A 21 ans d'intervalle, les accidents de Clay Regazonni (noire/blanc) et de Silvano Beltrametti brisent deux carrières sportives. swissinfo.ch

Clay Regazzoni est choqué par le terrible accident du skieur suisse Silvano Beltrametti. Paraplégique, lui aussi, l'ancien pilote de F1, est passé par là.

Val d’Isère dimanche 9 décembre 2001. Un trou béant dans une bâche. Et, quelques mètres plus loin, en contrebas, le corps meurtri du jeune espoir grison du ski suisse. Touché au niveau des 6e et 7e vertèbres et de la moelle épinière, Silvano Beltrametti ne remarchera plus.

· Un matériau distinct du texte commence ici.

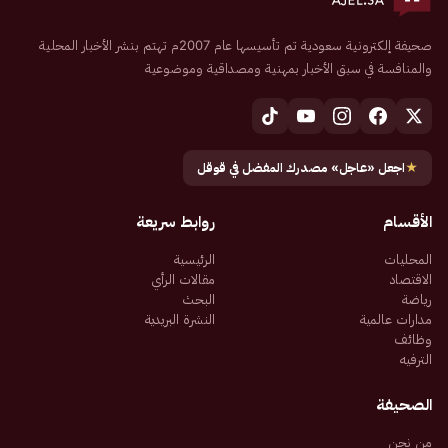
صحيفة إلكترونية سعودية تم تأسيسها عام 2007م تهتم بنشر الأخبار المحلية
والمنافسة في سبق الأخبار بمهنية ومصداقية وموضوعية
★
اجعل «عاجل» مصدرك المفضل في قوقل
الأقسام
روابط سريعة
المحليات
الرئيسية
الاقتصاد
مقالات الرأي
رياضة
البحث
مدارات عالمية
النشرة البريدية
وظائف
الترفيه
الصحيفة
من نحن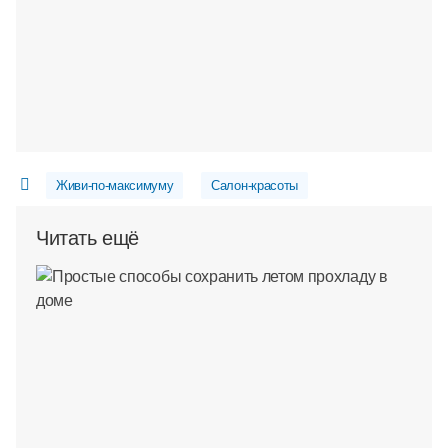
Живи-по-максимуму
Салон-красоты
Читать ещё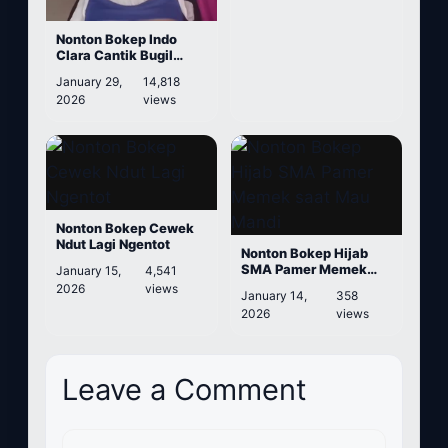
Nonton Bokep Indo
Clara Cantik Bugil
Sambil Colmek
January 29,
14,818
2026
views
Nonton Bokep Cewek
Ndut Lagi Ngentot
Nonton Bokep Hijab
SMA Pamer Memek
January 15,
4,541
saat Mau Mandi
2026
views
January 14,
358
2026
views
Leave a Comment
Comment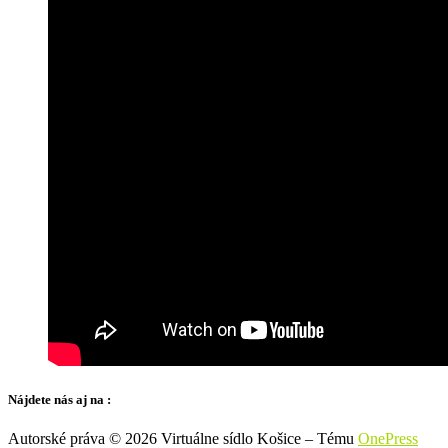
Nájdete nás aj na :
Autorské práva © 2026 Virtuálne sídlo Košice
–
Tému
OnePress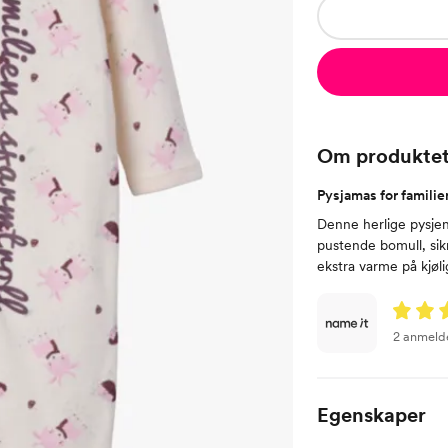
Om produkte
Pysjamas for familien
Denne herlige pysjen 
pustende bomull, sik
ekstra varme på kjøli
2 anmeld
Egenskaper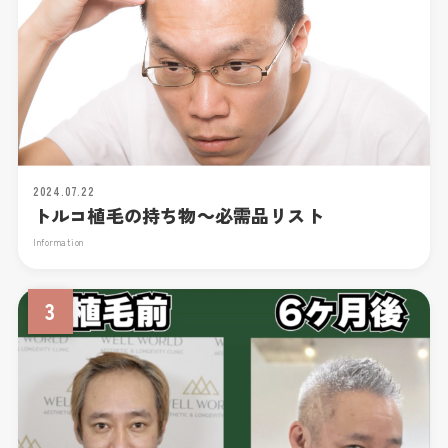
2024.07.22
トルコ植毛の持ち物～必需品リスト
Information
3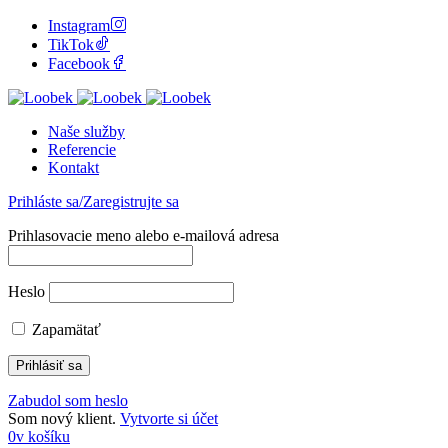
Instagram
TikTok
Facebook
Naše služby
Referencie
Kontakt
Prihláste sa/Zaregistrujte sa
Prihlasovacie meno alebo e-mailová adresa
Heslo
Zapamätať
Zabudol som heslo
Som nový klient.
Vytvorte si účet
0
v košíku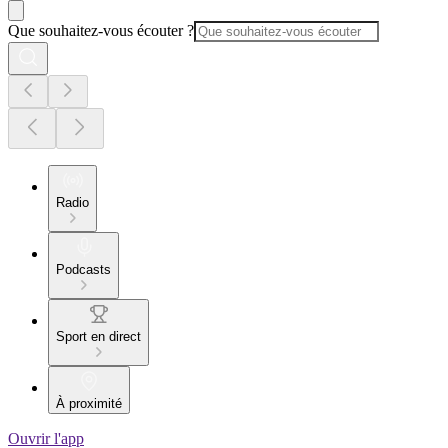
Que souhaitez-vous écouter ?
Radio
Podcasts
Sport en direct
À proximité
Ouvrir l'app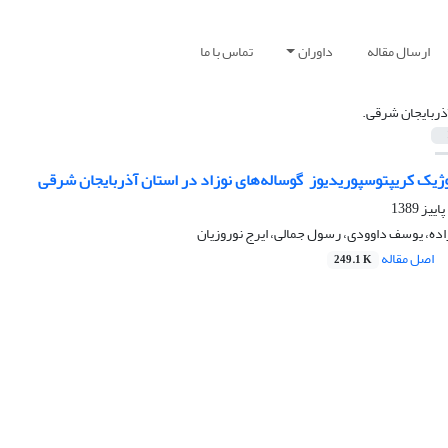
ارسال مقاله
داوران
تماس با ما
ذربایجان شرقی.
وژیک کریپتوسپوریدیوز ‌ گوساله‌های نوزاد در استان آذربایجان شرقی
ده، یوسف داوودی، رسول جمالی، ایرج نوروزیان
اصل مقاله
249.1 K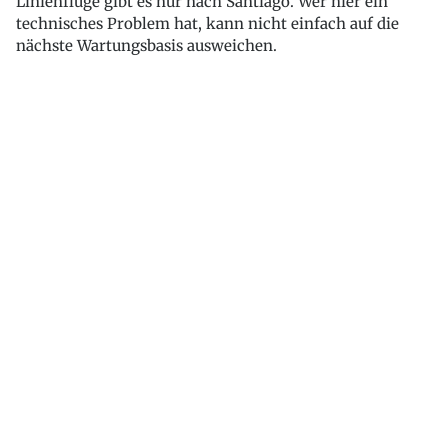
Linienflüge gibt es nur nach Santiago. Wer hier ein
technisches Problem hat, kann nicht einfach auf die
nächste Wartungsbasis ausweichen.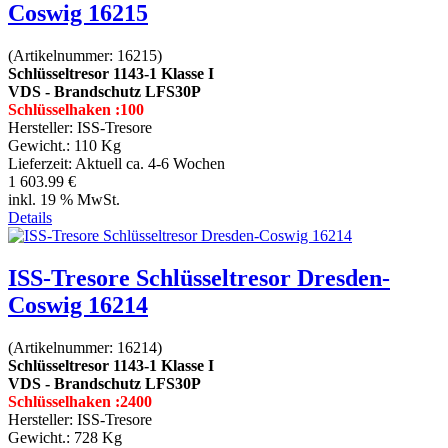
Coswig 16215
(Artikelnummer:
16215
)
Schlüsseltresor 1143-1 Klasse I
VDS - Brandschutz LFS30P
Schlüsselhaken :100
Hersteller:
ISS-Tresore
Gewicht.:
110 Kg
Lieferzeit:
Aktuell ca. 4-6 Wochen
1 603.99 €
inkl. 19 % MwSt.
Details
ISS-Tresore Schlüsseltresor Dresden-
Coswig 16214
(Artikelnummer:
16214
)
Schlüsseltresor 1143-1 Klasse I
VDS - Brandschutz LFS30P
Schlüsselhaken :2400
Hersteller:
ISS-Tresore
Gewicht.:
728 Kg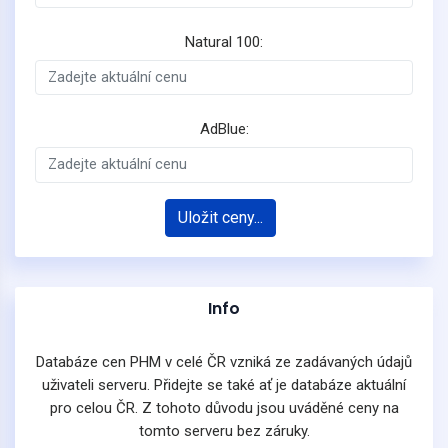
Natural 100:
AdBlue:
Uložit ceny...
Info
Databáze cen PHM v celé ČR vzniká ze zadávaných údajů
uživateli serveru. Přidejte se také ať je databáze aktuální
pro celou ČR. Z tohoto důvodu jsou uváděné ceny na
tomto serveru bez záruky.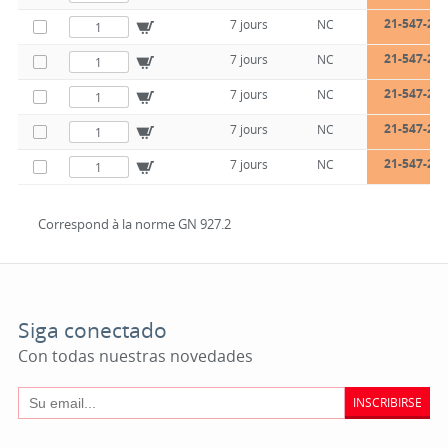
21-547-26-
7 jours
NC
21-547-26-
7 jours
NC
21-547-26-
7 jours
NC
21-547-26-
7 jours
NC
21-547-26-
7 jours
NC
Correspond à la norme GN 927.2
Siga conectado
Con todas nuestras novedades
INSCRIBIRSE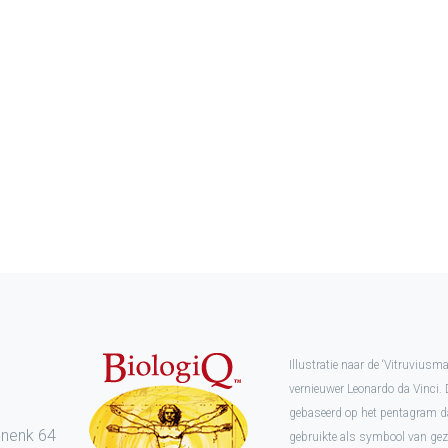
Illustratie naar de ‘Vitruvius
vernieuwer Leonardo da Vinci. 
l
gebaseerd op het pentagram d
enenk 64
gebruikte als symbool van ge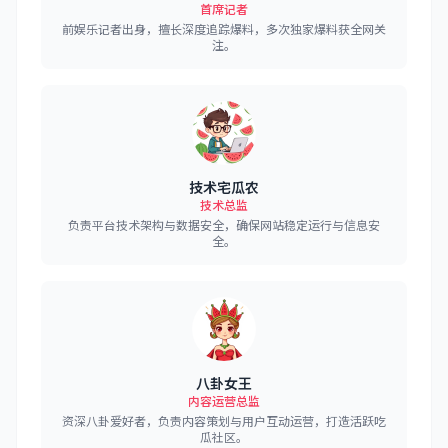
首席记者
前娱乐记者出身，擅长深度追踪爆料，多次独家爆料获全网关
注。
技术宅瓜农
技术总监
负责平台技术架构与数据安全，确保网站稳定运行与信息安
全。
八卦女王
内容运营总监
资深八卦爱好者，负责内容策划与用户互动运营，打造活跃吃
瓜社区。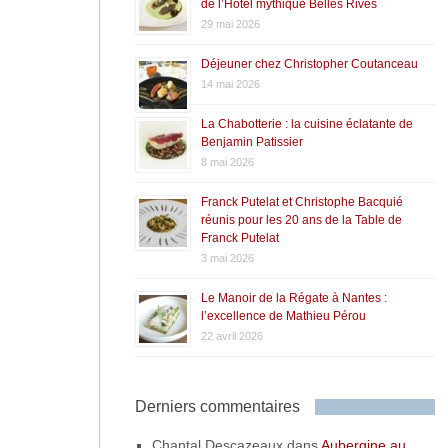
de l’Hôtel mythique Belles Rives
29 mai 2026
Déjeuner chez Christopher Coutanceau
14 mai 2026
La Chabotterie : la cuisine éclatante de
Benjamin Patissier
8 mai 2026
Franck Putelat et Christophe Bacquié
réunis pour les 20 ans de la Table de
Franck Putelat
3 mai 2026
Le Manoir de la Régate à Nantes :
l’excellence de Mathieu Pérou
22 avril 2026
Derniers commentaires
Chantal Descazeaux
dans
Aubergine au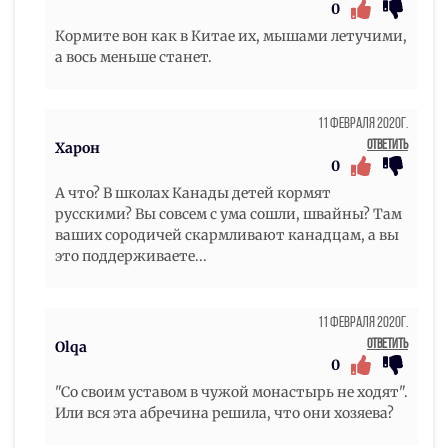
0
Кормите вон как в Китае их, мышами летучими,
а вось меньше станет.
11 Февраля 2020г.
Ответить
Харон
0
А что? В школах Канады детей кормят
русскими? Вы совсем с ума сошли, швайны? Там
ваших сородичей скармливают канадцам, а вы
это поддерживаете...
11 Февраля 2020г.
Ответить
Olqa
0
"Со своим уставом в чужой монастырь не ходят".
Или вся эта абречина решила, что они хозяева?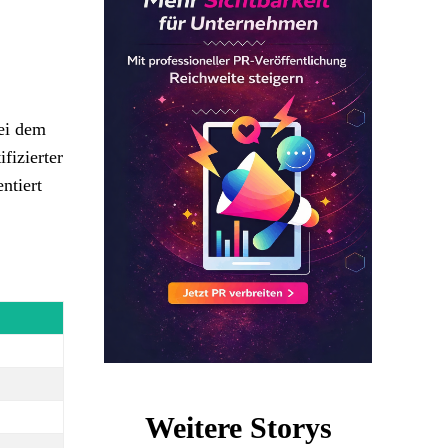
bei dem
fizierter
ntiert
Weitere Storys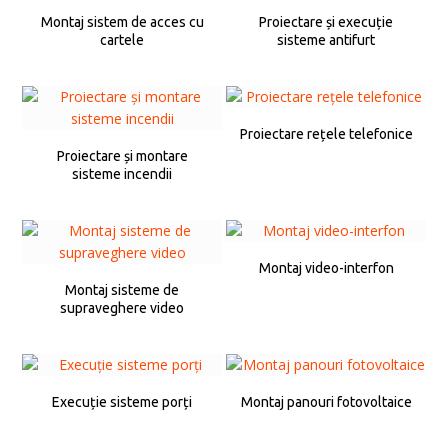
Montaj sistem de acces cu
Proiectare și execuție
cartele
sisteme antifurt
Proiectare rețele telefonice
Proiectare și montare
sisteme incendii
Montaj video-interfon
Montaj sisteme de
supraveghere video
Execuție sisteme porți
Montaj panouri fotovoltaice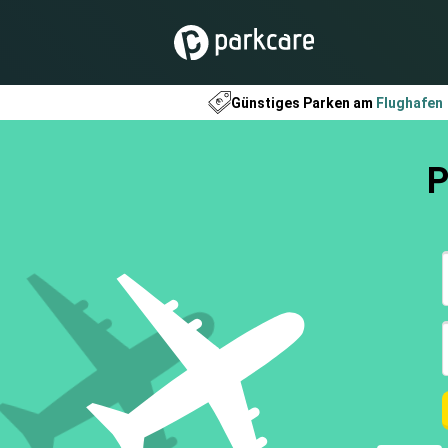
Günstiges Parken am
Flughafen
P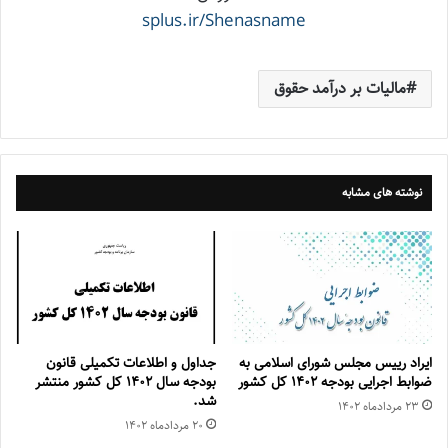
splus.ir/Shenasname
مالیات بر درآمد حقوق
نوشته های مشابه
ایراد رییس مجلس شورای اسلامی به
جداول و اطلاعات تکمیلی قانون
ضوابط اجرایی بودجه ۱۴۰۲ کل کشور
بودجه سال ۱۴۰۲ کل کشور منتشر
شد.
۲۳ مرداد‌ماه ۱۴۰۲
۲۰ مرداد‌ماه ۱۴۰۲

Circuit de Long Beach 30 mars 1980. La pédale des freins du bolide du suisse Clay Regazzoni ne répond plus. Le Tessinois fonce à près de 240 km/h droit dans un mur. Atteint au niveau de la 12e vertèbre, il restera, lui aussi, paraplégique.

A 21 ans et une génération d’intervalle, deux fous de vitesse se retrouvent dans une chaise roulante. Aujourd’hui, pour la première fois, l’ancien pilote de F1 s’exprime sur les risques inhérents aux sports de vitesse et sur un destin brisé qui n’est pas le sien, celui de Silvano Beltrametti.

Swissinfo: Clay Regazzoni, quelle a été votre réaction lorsque vous avez appris l’accident dramatique de Val d’Isère?

Clay Regazzoni: J’étais en voyage en Italie et je n’ai appris la nouvelle que le soir aux informations télévisées. J’étais fâché. Rempli de rage. De tels accidents ne doivent plus se produire à l’heure actuelle, même dans des disciplines de vitesse telles que le ski et la F1.

Dans un accident comme celui de Silvano Beltrametti, les responsabilités sont avant tout humaines. La fatalité n’a pas grand chose à voir là-dedans. Lorsque j’ai eu mon accident, les conditions étaient différentes. Rien n’était pareil. Ni la médiatisation, ni les enjeux économiques, ni les mesures de sécurité.

Quelles mesures supplémentaires devrait-on prendre, selon vous, pour éviter la répétition de tels accidents?

C. R.: Je suis violemment opposé à tous ceux qui nous poussent à aller toujours plus vite. Dans le monde de la F1, les progrès technologiques sont constants. Mais ils ne servent à rien, sinon à augmenter les risques que courent les pilotes. D’autant plus que les mesures de sécurité, elles, ne suivent pas.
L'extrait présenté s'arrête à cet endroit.